Tolerance means, to let every person free space that everyone needs to live a self-reliant life. This means: I would live my life in a way that I think it’s the right way without any restrictions or death threat from your side. Because fear and threats have nothing to do with love, understanding or even freedom.
Do you want, that I stay without because of fear? Servile, trapped and unhappy? Like a lot of women, whose fear is bigger than their courage and power to free themselves up from these constraints. Why are you expelling me?
Why do I have to go away, when I don’t want to go the path full of rules, which you had chosen for me? Why do you want me to wear this tight corset of rules and obligations and string it tighter and tighter, although that I’m not able to breath under this circumstances?

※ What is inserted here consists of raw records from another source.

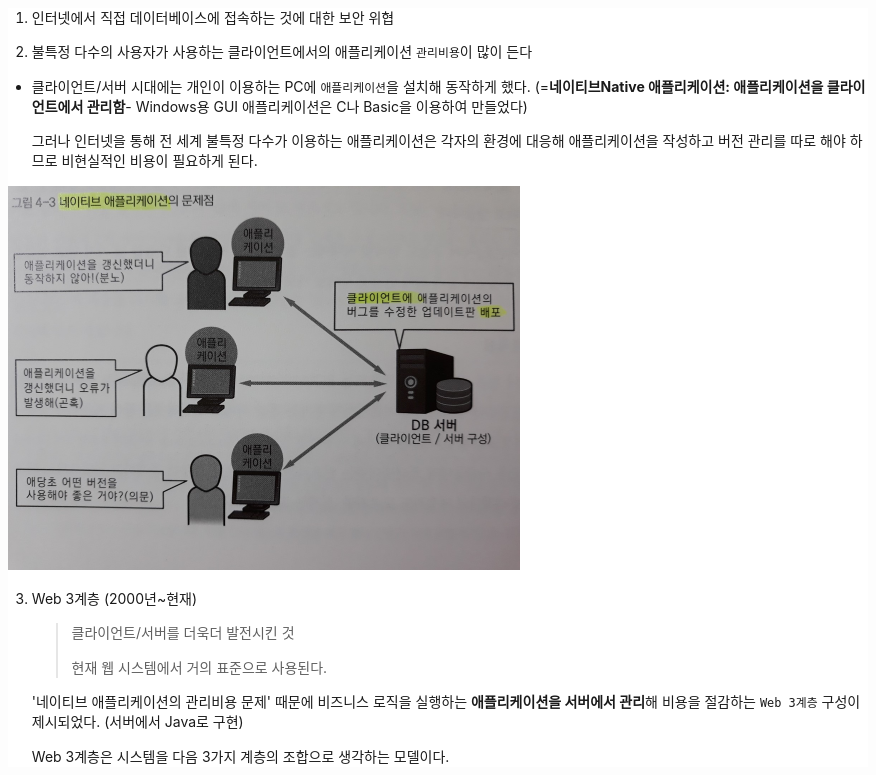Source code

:    1) 인터넷에서 직접 데이터베이스에 접속하는 것에 대한 보안 위협

   2) 불특정 다수의 사용자가 사용하는 클라이언트에서의 애플리케이션 `관리비용`이 많이 든다

   - 클라이언트/서버 시대에는 개인이 이용하는 PC에 `애플리케이션`을 설치해 동작하게 했다. (=**네이티브Native 애플리케이션: 애플리케이션을 클라이언트에서 관리함**- Windows용 GUI 애플리케이션은 C나 Basic을 이용하여 만들었다)

     그러나 인터넷을 통해 전 세계 불특정 다수가 이용하는 애플리케이션은 각자의 환경에 대응해 애플리케이션을 작성하고 버전 관리를 따로 해야 하므로 비현실적인 비용이 필요하게 된다.

   <img src="images/04_native_app.jpg" style="zoom:50%;" />

3. Web 3계층 (2000년~현재)

   > 클라이언트/서버를 더욱더 발전시킨 것
   >
   > 현재 웹 시스템에서 거의 표준으로 사용된다.
   
   '네이티브 애플리케이션의 관리비용 문제' 때문에 비즈니스 로직을 실행하는 **애플리케이션을 서버에서 관리**해 비용을 절감하는 `Web 3계층` 구성이 제시되었다. (서버에서 Java로 구현)
   
   Web 3계층은 시스템을 다음 3가지 계층의 조합으로 생각하는 모델이다.

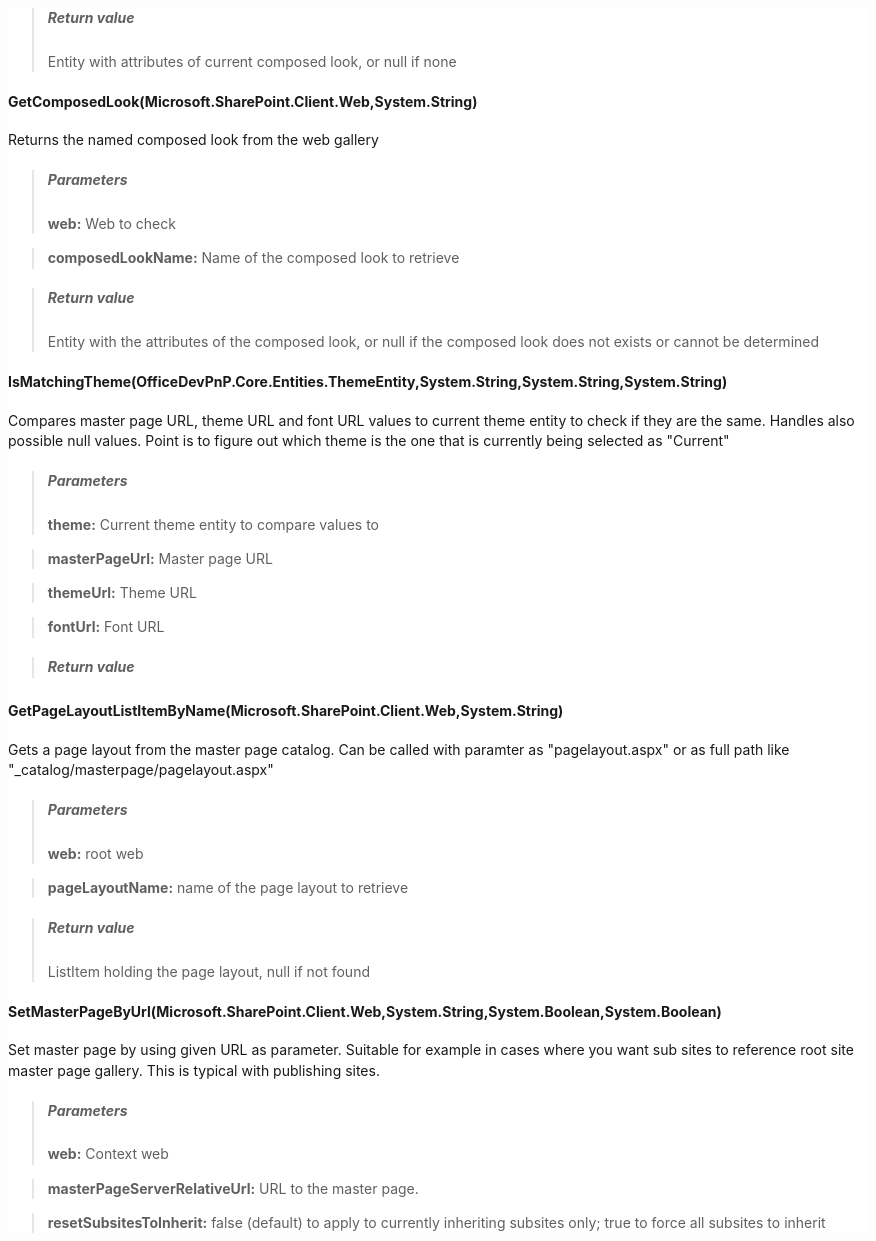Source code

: > ##### Return value
> Entity with attributes of current composed look, or null if none

#### GetComposedLook(Microsoft.SharePoint.Client.Web,System.String)
Returns the named composed look from the web gallery
> ##### Parameters
> **web:** Web to check

> **composedLookName:** Name of the composed look to retrieve

> ##### Return value
> Entity with the attributes of the composed look, or null if the composed look does not exists or cannot be determined

#### IsMatchingTheme(OfficeDevPnP.Core.Entities.ThemeEntity,System.String,System.String,System.String)
Compares master page URL, theme URL and font URL values to current theme entity to check if they are the same. Handles also possible null values. Point is to figure out which theme is the one that is currently being selected as "Current"
> ##### Parameters
> **theme:** Current theme entity to compare values to

> **masterPageUrl:** Master page URL

> **themeUrl:** Theme URL

> **fontUrl:** Font URL

> ##### Return value
> 

#### GetPageLayoutListItemByName(Microsoft.SharePoint.Client.Web,System.String)
Gets a page layout from the master page catalog. Can be called with paramter as "pagelayout.aspx" or as full path like "_catalog/masterpage/pagelayout.aspx"
> ##### Parameters
> **web:** root web

> **pageLayoutName:** name of the page layout to retrieve

> ##### Return value
> ListItem holding the page layout, null if not found

#### SetMasterPageByUrl(Microsoft.SharePoint.Client.Web,System.String,System.Boolean,System.Boolean)
Set master page by using given URL as parameter. Suitable for example in cases where you want sub sites to reference root site master page gallery. This is typical with publishing sites.
> ##### Parameters
> **web:** Context web

> **masterPageServerRelativeUrl:** URL to the master page.

> **resetSubsitesToInherit:** false (default) to apply to currently inheriting subsites only; true to force all subsites to inherit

Why you are not able to accept freedom as a value for everyone? You don’t have to understand me and my wishes, but respect it. I am an individual. Why the heck is the public image more important to you than a happy life of your daughter, sister or wife?
How would you like to live a life as you demand from us to live it? With constraints, provisions, suppressed emotions, white lies and fears.
What is so threatening on a free woman? Why is she kept small from her own family and the Muslim community? Why are you scared from a self-confident woman? Why do you don’t understand that freedom is nothing threatening? That Freedom doesn’t harm but is an option of self-development/personal growth.
How can you demand tolerance, when you are not able to be tolerant by yourself? I don’t do you anything. But as more as you drive me into a corner, as more I’ll try to defend myself. Or I atrophy and shrink (?) because I don’t have the power to defense myself against you and a whole culture. Because, the Muslim culture can be merciless.
If a human is an outsider once, he’ll be an outsider forever. Yes I know, your motivation is the public image, what should the others think about us? What are they talking about us? I’ll aks you: How do I have to act as a woman, that the others don’t let me down?
I do understand your dilemma. If a member of the family is different, follow her dreams, go her own ways, she transfers this stigma to the whole family. As a possible consequence, maybe her brother doesn’t get a woman to merry, because his family is fallen.
The way out of this dilemma should be to threaten or even kill the own daughter? Is this still connected to tradition? Or with religion? This crude idea of culture paired with a traditional mindset has an incredible destructive power.
The family is mighty. The tradition is even mightier. People who have the courage to fight against all these resistances and unsnap from all this has, as a consequence, not only lost his family but also the public respect and has to live a life in the society without protection.
Is it worth it? To exchange the own ident, the family and the culture for a life in freedom? Because that it’s exactly what it means. To strip off the identity you had so far. This questioning itself is schizophrenic.
People who move between these two worlds suffer of an unbelievable pressure. It makes you crooked, sad, depressive. I don’t want to lie to others or myself, do everything hided just to have the change that the community hopefully accepts me.
I want to live a self-determined life without explain myself or ostracized by the society.